In Bayern gibt es ca. 4250 Wasserkraftanlagen die zusammen 13000 Gwh Strom pro Jahr erzeugen. 219 Anlagen davon erzeugen ca. 12000 Gwh, also 92 % der Energie, die restlichen 4000 Anlagen erzeugen nur 8 % der Gesamtstrommenge. Diese 4000 Anlagen haben eine jährliche Leistung von jeweils weniger als 1000 Kwh und erzeugen damit eine jährliche Strommenge, die nicht einmal den Verbrauch eines Einfamilienhauses abdeckt. Diese Anlagen leisten somit nur einen geringen Beitrag zur Stromerzeugung und zur C0-2-Einsparung, verursachen aber gleichzeitig massive Eingriffe in das Ökosystem Fließgewässer.
„Klimaschutz und Erhalt der Biodiversität sind die zwei großen Herausforderungen des 21. Jahrhunderts“, betont Ludwig Sothmann. „Maßnahmen zum Klimaschutz dürfen daher nicht zu Lasten der Biodiversität gehen“. Bei den Ausbauplänen werden die negativen Auswirkungen der Wasserkraft auf Fließgewässer nur unzureichend berücksichtigt. Viele Arten sind an schnell fließende, unverbaute Wasserläufe angepasst und hoch bedroht. Wasserkraftwerke unterbinden die Durchgängigkeit der Fließgewässer für Gewässerorganismen und den Geschiebetransport, haben negative Auswirkungen auf die Gewässerstruktur und verändern Gewässerparameter wie Sauerstoffgehalt, Strömungsgeschwindigkeit und Temperatur. Die fehlende Durchgängigkeit ist neben dem Sedimenteintrag die Hauptursache für den schlechten Zustand der Fließgewässer und den Bestandseinbrüchen bei heimischen kieslaichenden Fischarten wie der Äsche.

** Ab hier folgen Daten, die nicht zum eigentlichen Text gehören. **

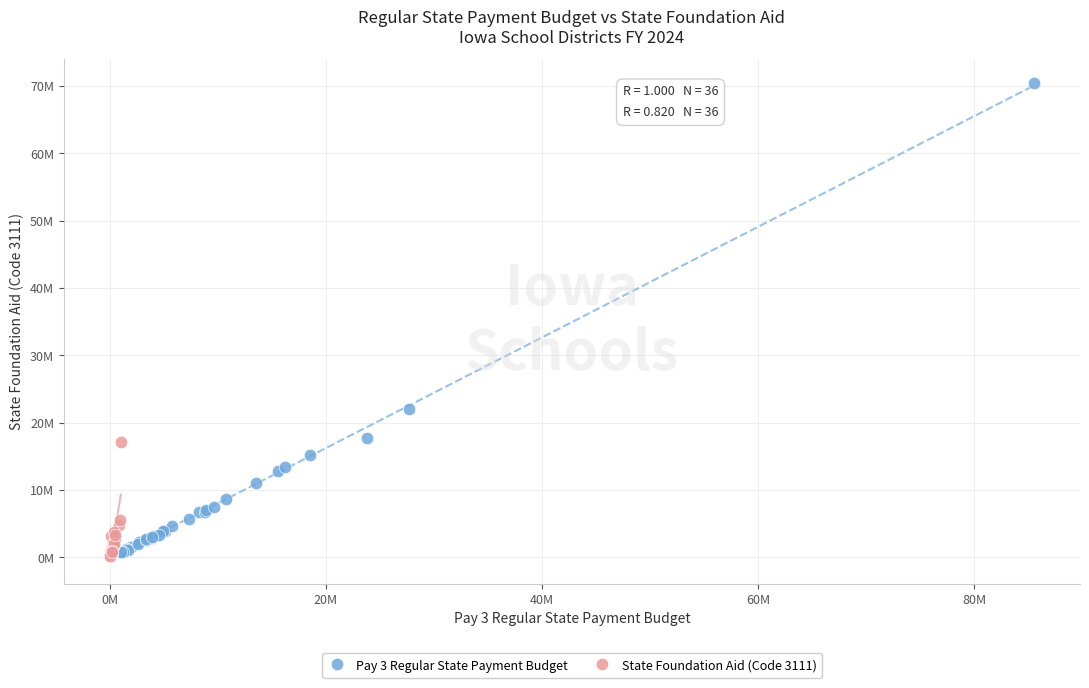

What are all the series names shown in the legend?

Pay 3 Regular State Payment Budget, State Foundation Aid (Code 3111)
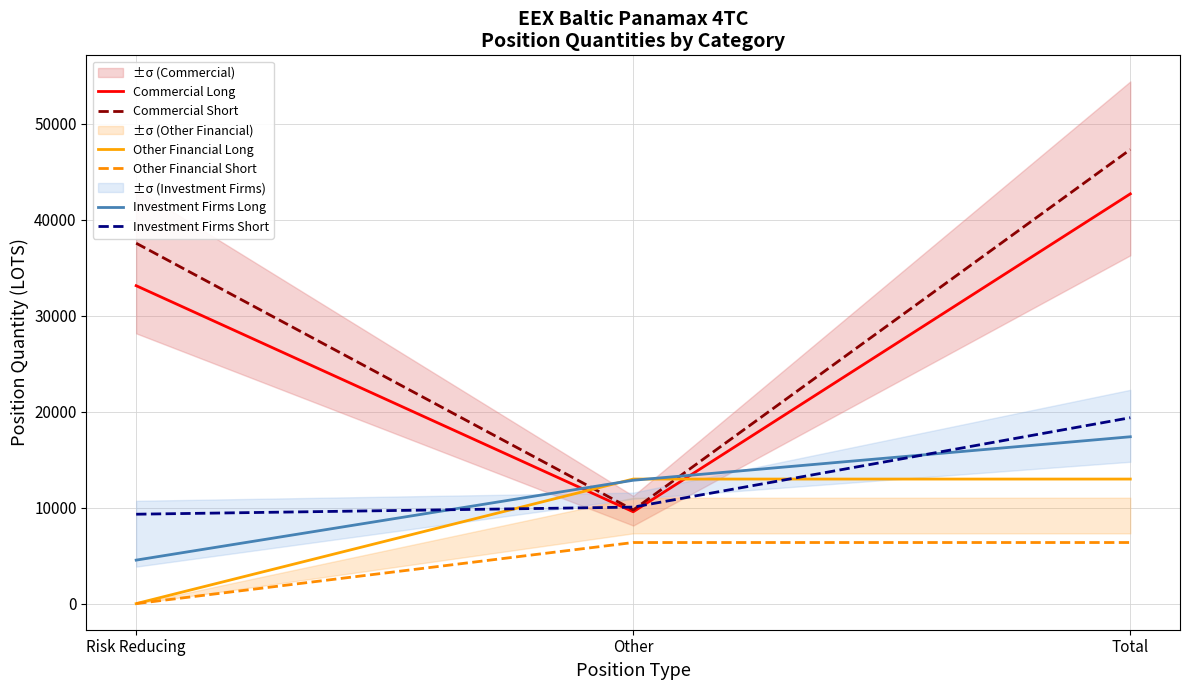

What is the label of the 1st point from the right?

Total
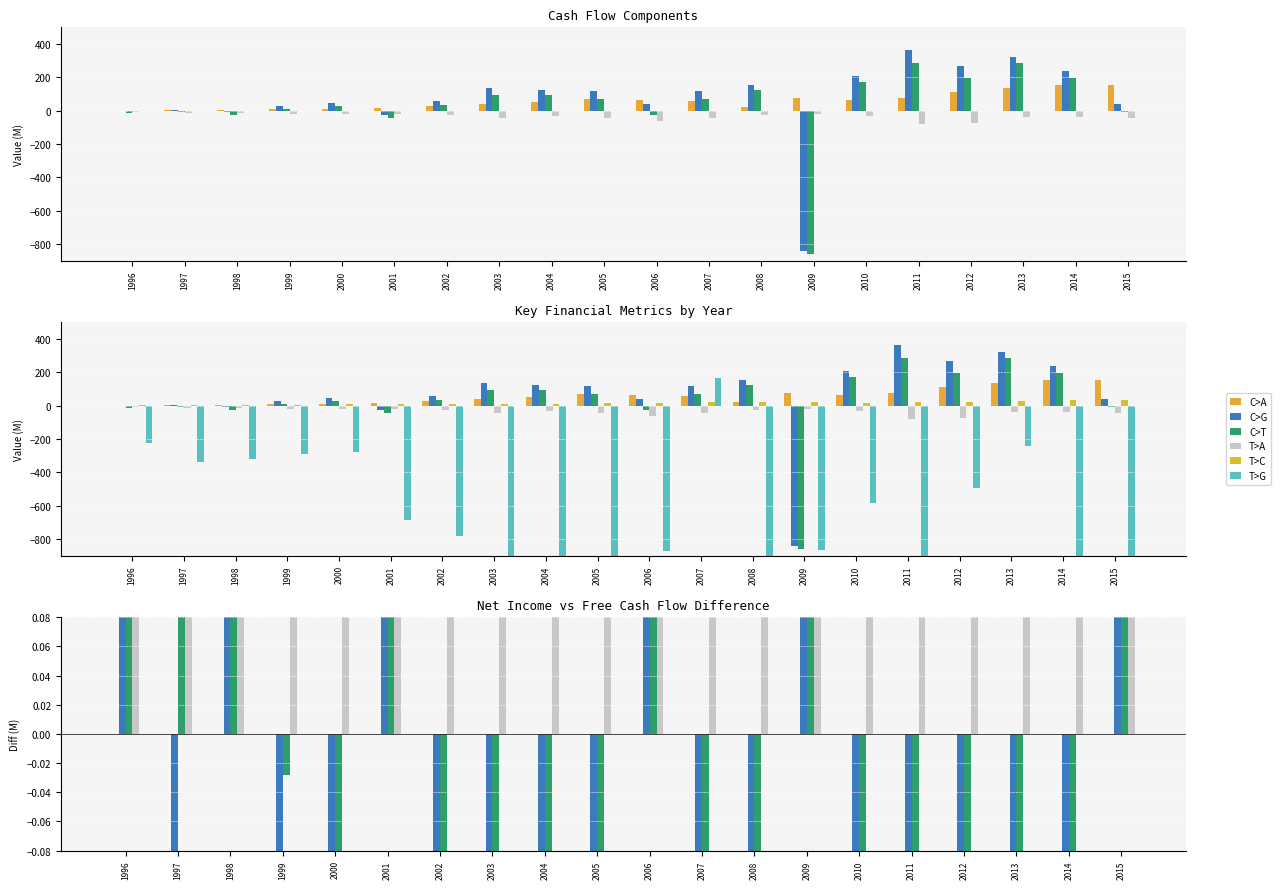

Between 1998 and 2002, which series saw the biggest shift?

Net Cash Used For Investing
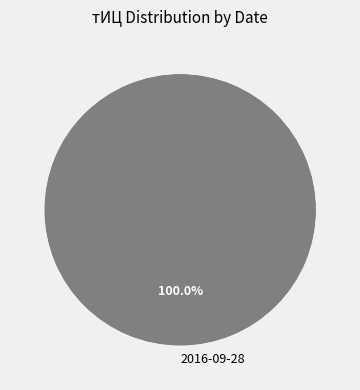

Does 2016-09-28 represent more than half of the total?

Yes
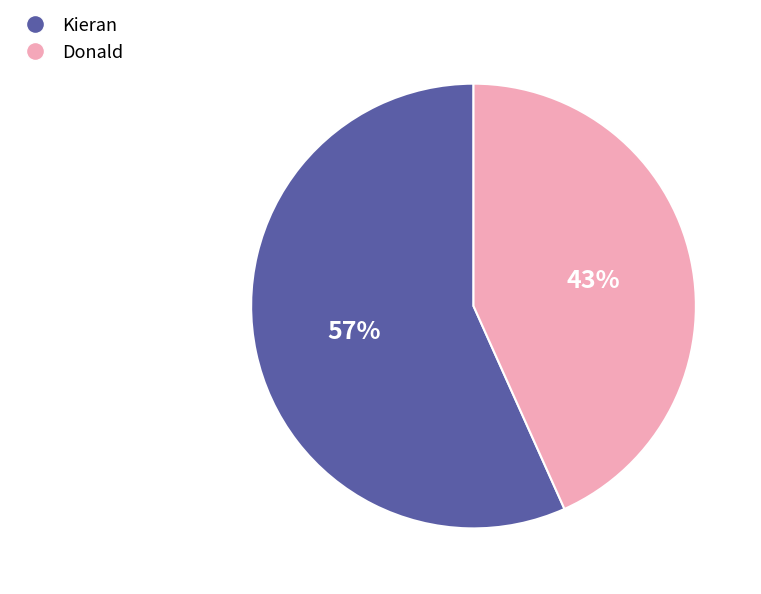

Does Kieran represent more than half of the total?

Yes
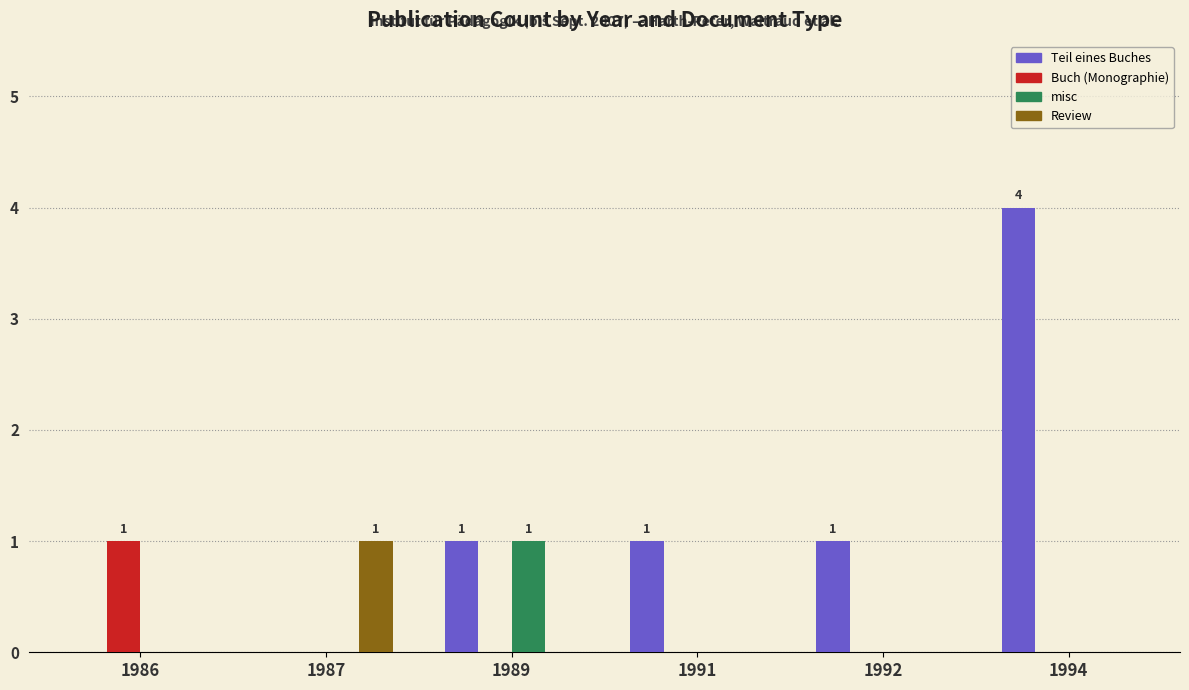

Which series has the largest range (max minus min)?

Teil eines Buches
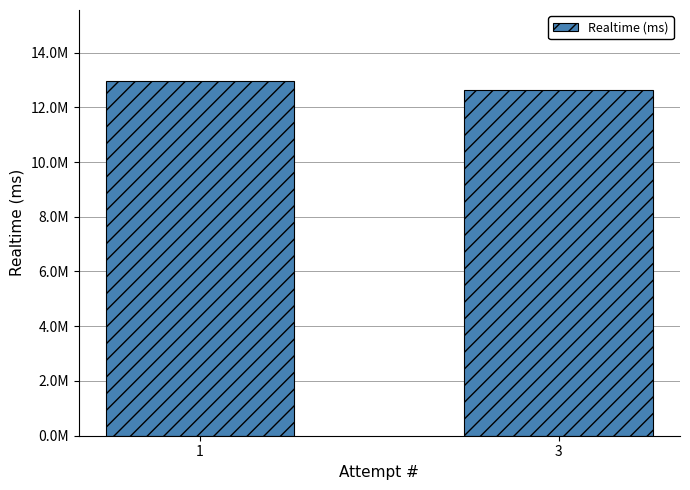

Are the bars grouped side by side (vs. stacked)?

No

Der LBV begrüßt grundsätzlich die Einberufung eines Forums „Ökologische Wasserkraft“, das letzte Woche erstmals tagte, allerdings sieht er noch erheblichen Diskussionsbedarf bei der Ausgestaltung der Bayerischen Strategie zur Wasserkraft. „Der Neubau von Querbauwerken an bisher frei fließenden Gewässerabschnitten rein aus Gründen der Energieerzeugung widerspricht den Zielen einer ökologischen Energiewende “ verdeutlicht Ludwig Sothmann. Diese Forderung, die sich auch in dem 10-Punkte-Fahrplan des Umweltministeriums zur ökologischen und naturverträglichen Wasserkraftnutzung wiederfindet, muss verbindliche Leitlinie der Bayerischen Staatsregierung werden.
Seit Jahren fordert der LBV, dass die naturverträgliche Ausgestaltung bestehender Anlagen Vorrang vor einer weiteren Erschließung der Wasserkraft haben muss. So ist bei bestehenden Anlagen die ökologische Durchgängigkeit herzustellen. Neue Standorte für Wasserkraftwerke, die in den letzten frei fließenden Gewässerabschnitten geplant sind, werden vom LBV abgelehnt. Die Betreiber von Wasserkraftanlagen haben eine besondere Verpflichtung zum Erhalt der Fließgewässerökosysteme und durch die Wasserrahmenrichtlinie eine gesetzliche Verpflichtung, ökologische Verbesserungen an Wasserkraftanlagen durchzuführen. Hier besteht aus Sicht des LBV erheblicher Handlungsbedarf.
Gestützt wird diese Forderung des LBV durch den Koalitionsvertrag der Bundesregierung: „Frei fließende Flüsse haben einen hohen ökologischen Wert. Die Durchgängigkeit der Flüsse für wandernde Fische muss wieder hergestellt werden.“ An diese Vorgaben wird sich auch die bayerische Staatsregierung halten müssen.